Section 377 Arguments Summary Day 2: July 11, 2018.

Today, at 11.30 a.m., in a packed courtroom, the five judge bench comprising Chief Justice Dipak Misra,  Justice Ajay Manikrao Khanwilkar, Justice D.Y. Chandrachud, Justice Indu Malhotra and Justice Rohinton Nariman resumed hearing the challenge to the constitutionality of Section 377 of the Indian Penal Code, 1860.

 

Mr. Saurabh Kripal representing one of the petitioners resumed his arguments by stating that though the present lis was on the constitutionality of Section 377, sexual acts, though significant was only a singular aspect of the LGBT question. It was pertinent that the nature of these relationships itself be granted protection under Part III of the Indian constitution. He then cited relevant portions from Shafin Jahan and Shakti Vahini cases. He specifically alluded to the recognition of sexual orientation and gender identity in NALSA judgment.

 

Menaka Guruswamy began her submissions on behalf of an association of 350 people belonging to LGBT community from the Indian Institute of Technology. She made a passionate plea that Section 377 of the Indian Penal Code, 1860 violates Article 15 of the Indian Constitution.  Article 15 gives protection against discrimination on the ground of sex which includes sexual orientation.

 

LGBT citizens are denied full participation in professional life.  It impoverished the political discourse for the LGBT community. She specifically alluded to a Kenyan case where the court had relied on the Supreme Court’s judgment in Puttaswamy. She also expressed a fervent desire of the Supreme Court of India doing the same with respect to Section 377.

 

Ms. Guruswamy then proceeded to demonstrate that Section 377 is manifestly arbitrary. She specifically cited Shayara Bano v. Union of India where Justice Nariman used  “manifestly arbitrary” doctrine to strike down the practice of instantaneous triple talaq. She argued that  “Manifestly arbitrary” includes “something done by the legislature capriciously, irrationally, and/or without adequate determinative principle.” Justice Nariman and Justice Chandrachud nodded in agreement with Ms. Guruswamy’s point.

· · · · ·

● **How to complete this task**:
Continue the summary of the second day of the Section 377 hearing from the point where it ends.

● **Raw data**:
· · · · ·

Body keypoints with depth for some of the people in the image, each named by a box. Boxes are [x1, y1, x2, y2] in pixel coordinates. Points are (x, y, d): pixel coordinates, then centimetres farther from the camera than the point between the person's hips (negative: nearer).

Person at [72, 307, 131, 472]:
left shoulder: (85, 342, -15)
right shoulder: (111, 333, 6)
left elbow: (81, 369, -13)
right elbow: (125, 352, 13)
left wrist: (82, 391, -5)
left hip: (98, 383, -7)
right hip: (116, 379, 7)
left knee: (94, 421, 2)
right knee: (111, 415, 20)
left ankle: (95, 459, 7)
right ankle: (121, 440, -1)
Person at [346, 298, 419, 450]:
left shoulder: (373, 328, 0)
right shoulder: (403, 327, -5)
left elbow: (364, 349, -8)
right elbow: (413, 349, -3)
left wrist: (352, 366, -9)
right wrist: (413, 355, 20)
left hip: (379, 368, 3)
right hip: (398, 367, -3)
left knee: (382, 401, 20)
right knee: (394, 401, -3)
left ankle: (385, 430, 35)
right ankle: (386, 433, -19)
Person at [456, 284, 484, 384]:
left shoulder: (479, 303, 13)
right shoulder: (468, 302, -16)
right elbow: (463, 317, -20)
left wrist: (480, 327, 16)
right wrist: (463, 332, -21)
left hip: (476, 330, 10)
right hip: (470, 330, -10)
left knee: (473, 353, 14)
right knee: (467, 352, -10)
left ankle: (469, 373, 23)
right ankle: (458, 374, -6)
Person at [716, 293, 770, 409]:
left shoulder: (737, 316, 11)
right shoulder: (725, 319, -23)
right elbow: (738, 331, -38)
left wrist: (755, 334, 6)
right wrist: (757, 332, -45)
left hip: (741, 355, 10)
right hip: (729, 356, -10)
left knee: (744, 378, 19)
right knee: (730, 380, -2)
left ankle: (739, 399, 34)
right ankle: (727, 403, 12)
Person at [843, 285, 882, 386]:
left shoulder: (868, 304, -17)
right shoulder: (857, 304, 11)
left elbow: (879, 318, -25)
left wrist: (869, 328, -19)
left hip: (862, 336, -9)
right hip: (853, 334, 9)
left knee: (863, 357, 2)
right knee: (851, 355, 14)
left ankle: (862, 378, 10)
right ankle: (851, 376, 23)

· · · · ·

● **Result for this exercise**:
 

She also referred to Verma Committee Report which stated that sex includes sexual orientation. Accordingly, there are different sexual orientations in society. She referred to a statement issued by the Indian Psychiatric Society recently which held that homosexuality is not a psychiatric disorder. It is similar to heterosexuality and bisexuality. She stressed that criminalization leads to low self-esteem amongst the LGBT community. She pointed out that Indian Psychiatric Society supports decriminalization of homosexuality.

 

She then took the bench through a series of decisions by courts across the world. She specifically referred to the Canadian Supreme Court case Vriend v Alberta which held that “sexual orientation is a deeply personal characteristic that is either unchangeable or changeable only at unacceptable personal costs”. In the South African case of National Coalition of Gay and Lesbian Equality & Anr, it was held that the impugned sodomy statute had the symbolic effect of treating all gay men as criminals.

 

Taking a cue from the South African case, she said passionately that Section 377 made the daily lives of affected people vulnerable and insecure just like the apartheid era.She then proceeded to demonstrate how Section 377 affects the employment prospects of the LGBT community. Justice Misra specifically enquired if there are any specific rules which prevents the LGBT community from access to jobs.

 

Ms. Guruswamy referred to the All India Services Rules and the Central Civil Services Rules, a public official can be discriminated on the basis of a criminal charge or conviction. She then briefly alluded to the confidence that transgender people had acquired in the public sphere post NALSA judgment. Justice Chandrachud observed that Section 377 of the IPC has a chilling effect on both public and private employment. With this observation, the bench proceeded for lunch.

                                                                                                                              (The Report has been prepared by Mr. Samya Chatterjee)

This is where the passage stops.